Relative Singularity Categories and Gorenstein-Projective Modules

TL;DR

This paper develops a new framework for relative singularity categories based on self-orthogonal subcategories, linking Gorenstein-projective modules with singularity categories and establishing their properties over Gorenstein rings.

Contribution

It introduces the concept of relative singularity categories and relates them to Gorenstein-projective modules, expanding the understanding of their structure and properties.

Findings

Stable category of Gorenstein-projective modules is compactly generated.

Finitely-generated Gorenstein-projective modules form the compact objects.

Relative singularity categories are equivalent to stable categories of Cohen-Macaulay objects.

Abstract

We introduce the notion of relative singularity category with respect to any self-orthogonal subcategory $\omega$ of an abelian category.

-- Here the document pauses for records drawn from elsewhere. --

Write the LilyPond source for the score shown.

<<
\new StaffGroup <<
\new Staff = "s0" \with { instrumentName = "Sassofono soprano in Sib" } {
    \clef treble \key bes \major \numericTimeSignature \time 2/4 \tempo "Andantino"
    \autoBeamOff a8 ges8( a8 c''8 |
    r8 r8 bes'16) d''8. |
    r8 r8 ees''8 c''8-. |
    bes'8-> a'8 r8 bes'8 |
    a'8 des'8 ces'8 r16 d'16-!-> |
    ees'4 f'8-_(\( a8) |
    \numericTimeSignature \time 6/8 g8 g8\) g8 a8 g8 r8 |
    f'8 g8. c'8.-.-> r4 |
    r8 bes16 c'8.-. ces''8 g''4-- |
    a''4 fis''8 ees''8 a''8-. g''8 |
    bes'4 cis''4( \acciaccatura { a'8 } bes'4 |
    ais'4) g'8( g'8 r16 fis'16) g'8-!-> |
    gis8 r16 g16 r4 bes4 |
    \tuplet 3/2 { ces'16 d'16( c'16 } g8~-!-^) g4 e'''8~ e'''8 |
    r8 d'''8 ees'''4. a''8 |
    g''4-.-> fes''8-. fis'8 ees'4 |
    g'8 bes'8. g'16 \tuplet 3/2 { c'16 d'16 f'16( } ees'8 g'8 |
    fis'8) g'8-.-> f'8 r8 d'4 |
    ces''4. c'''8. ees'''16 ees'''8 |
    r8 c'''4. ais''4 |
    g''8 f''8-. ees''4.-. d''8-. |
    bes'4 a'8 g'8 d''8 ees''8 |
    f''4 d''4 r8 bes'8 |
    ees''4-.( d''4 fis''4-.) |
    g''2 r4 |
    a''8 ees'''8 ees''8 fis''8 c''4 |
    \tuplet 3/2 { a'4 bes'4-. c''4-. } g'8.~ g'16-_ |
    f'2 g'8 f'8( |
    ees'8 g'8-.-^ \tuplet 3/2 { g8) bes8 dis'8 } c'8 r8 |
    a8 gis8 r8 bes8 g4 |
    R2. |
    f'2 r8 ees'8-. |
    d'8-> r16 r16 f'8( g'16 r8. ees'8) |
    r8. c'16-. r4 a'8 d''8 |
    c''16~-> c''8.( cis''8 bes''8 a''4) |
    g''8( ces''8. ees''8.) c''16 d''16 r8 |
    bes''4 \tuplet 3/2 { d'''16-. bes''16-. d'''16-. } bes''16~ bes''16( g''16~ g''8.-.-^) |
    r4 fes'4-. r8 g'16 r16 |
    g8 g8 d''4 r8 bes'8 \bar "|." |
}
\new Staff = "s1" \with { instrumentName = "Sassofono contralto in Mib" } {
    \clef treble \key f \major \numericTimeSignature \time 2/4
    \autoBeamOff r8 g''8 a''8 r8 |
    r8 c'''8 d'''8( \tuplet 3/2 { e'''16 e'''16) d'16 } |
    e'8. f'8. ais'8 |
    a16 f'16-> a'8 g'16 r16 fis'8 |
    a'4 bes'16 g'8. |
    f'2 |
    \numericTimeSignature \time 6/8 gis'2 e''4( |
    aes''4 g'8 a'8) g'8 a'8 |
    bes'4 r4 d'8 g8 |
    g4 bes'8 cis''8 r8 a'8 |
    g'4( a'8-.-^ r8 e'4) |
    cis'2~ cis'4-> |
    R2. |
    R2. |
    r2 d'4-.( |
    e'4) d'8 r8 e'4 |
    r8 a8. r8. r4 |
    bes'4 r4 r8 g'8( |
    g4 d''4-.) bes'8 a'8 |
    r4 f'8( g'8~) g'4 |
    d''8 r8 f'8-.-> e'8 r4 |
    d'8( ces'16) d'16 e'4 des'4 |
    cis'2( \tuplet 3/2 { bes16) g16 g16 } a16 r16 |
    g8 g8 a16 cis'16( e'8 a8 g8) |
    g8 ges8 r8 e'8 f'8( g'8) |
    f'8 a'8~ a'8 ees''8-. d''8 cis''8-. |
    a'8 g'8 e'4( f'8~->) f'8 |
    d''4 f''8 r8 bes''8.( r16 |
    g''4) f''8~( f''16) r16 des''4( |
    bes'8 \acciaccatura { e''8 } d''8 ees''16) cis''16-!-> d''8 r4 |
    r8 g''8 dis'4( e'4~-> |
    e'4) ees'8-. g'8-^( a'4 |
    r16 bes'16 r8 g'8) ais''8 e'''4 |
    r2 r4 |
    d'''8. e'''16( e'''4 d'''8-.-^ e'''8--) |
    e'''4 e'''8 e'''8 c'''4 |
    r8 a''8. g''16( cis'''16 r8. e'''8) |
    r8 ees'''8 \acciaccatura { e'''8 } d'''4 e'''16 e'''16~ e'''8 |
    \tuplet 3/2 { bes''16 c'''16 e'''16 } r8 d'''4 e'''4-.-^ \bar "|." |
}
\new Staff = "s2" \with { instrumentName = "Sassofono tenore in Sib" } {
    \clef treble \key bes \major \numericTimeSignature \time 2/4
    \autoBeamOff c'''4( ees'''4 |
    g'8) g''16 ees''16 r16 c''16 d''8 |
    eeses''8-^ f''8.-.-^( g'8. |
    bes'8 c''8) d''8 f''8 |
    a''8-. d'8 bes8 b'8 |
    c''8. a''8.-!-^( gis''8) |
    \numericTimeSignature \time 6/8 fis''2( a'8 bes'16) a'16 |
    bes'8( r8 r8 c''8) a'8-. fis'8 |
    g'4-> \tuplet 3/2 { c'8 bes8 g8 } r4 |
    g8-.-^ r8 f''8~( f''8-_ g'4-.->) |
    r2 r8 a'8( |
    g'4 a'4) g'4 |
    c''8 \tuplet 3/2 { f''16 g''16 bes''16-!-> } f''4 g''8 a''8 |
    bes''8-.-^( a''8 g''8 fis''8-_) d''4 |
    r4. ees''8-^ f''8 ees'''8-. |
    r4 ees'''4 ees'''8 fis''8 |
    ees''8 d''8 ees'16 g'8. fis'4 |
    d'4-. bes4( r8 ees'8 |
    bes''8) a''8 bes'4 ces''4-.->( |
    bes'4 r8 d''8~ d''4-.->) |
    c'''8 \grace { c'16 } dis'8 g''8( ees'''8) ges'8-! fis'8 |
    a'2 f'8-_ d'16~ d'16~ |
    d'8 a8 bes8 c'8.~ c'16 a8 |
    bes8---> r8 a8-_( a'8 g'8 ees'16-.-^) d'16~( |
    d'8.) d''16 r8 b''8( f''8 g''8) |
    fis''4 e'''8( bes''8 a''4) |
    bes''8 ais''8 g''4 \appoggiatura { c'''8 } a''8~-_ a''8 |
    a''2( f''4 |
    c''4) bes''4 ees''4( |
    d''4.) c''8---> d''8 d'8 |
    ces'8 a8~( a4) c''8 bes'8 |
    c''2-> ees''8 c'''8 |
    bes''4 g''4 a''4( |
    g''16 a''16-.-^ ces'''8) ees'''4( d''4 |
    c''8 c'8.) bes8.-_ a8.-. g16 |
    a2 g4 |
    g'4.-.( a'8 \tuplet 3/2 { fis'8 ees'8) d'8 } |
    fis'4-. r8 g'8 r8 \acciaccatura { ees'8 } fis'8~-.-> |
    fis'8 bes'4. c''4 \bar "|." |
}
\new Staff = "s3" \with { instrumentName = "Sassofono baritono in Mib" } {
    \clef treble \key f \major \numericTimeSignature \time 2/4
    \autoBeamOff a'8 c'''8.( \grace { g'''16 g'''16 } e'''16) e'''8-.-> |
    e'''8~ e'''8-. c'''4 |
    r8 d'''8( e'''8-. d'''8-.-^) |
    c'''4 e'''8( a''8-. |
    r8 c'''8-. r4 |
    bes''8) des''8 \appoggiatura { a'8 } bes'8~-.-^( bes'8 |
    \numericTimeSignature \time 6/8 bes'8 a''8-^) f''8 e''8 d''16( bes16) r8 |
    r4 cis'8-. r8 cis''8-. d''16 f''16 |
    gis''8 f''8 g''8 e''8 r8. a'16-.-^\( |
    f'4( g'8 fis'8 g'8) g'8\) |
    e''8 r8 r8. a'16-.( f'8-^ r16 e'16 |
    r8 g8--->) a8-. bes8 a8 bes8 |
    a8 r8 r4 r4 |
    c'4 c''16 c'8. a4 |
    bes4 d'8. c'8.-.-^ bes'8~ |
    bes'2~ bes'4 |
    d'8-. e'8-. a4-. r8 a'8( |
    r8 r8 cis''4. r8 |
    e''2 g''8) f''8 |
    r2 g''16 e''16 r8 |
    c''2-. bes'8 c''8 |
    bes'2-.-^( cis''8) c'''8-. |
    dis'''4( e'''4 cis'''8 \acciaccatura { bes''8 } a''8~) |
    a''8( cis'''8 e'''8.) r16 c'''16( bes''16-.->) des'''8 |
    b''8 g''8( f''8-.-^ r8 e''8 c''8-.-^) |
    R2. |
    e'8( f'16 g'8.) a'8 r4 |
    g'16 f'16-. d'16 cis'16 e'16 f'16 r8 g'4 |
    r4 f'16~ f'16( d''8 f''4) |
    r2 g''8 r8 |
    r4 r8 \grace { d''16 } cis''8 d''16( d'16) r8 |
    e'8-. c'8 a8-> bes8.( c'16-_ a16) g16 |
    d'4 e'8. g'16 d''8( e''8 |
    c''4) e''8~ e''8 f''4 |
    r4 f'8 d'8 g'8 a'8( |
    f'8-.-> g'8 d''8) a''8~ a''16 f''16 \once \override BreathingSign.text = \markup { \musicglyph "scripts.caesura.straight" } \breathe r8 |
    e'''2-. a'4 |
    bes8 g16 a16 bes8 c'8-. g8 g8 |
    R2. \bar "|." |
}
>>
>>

We introduce the Frobenius category of $\omega$-Cohen-Macaulay objects, and under some reasonable conditions, we show that the stable category of $\omega$-Cohen-Macaulay objects is triangle-equivalent to the relative singularity category. As applications, we relate the stable category of (unnecessarily finitely-generated) Gorenstein-projective modules with singularity categories of rings. We prove that for a Gorenstein ring, the stable category of Gorenstein-projective modules is compactly generated and its compact objects coincide with finitely-generated Gorenstein-projective modules up to direct summands.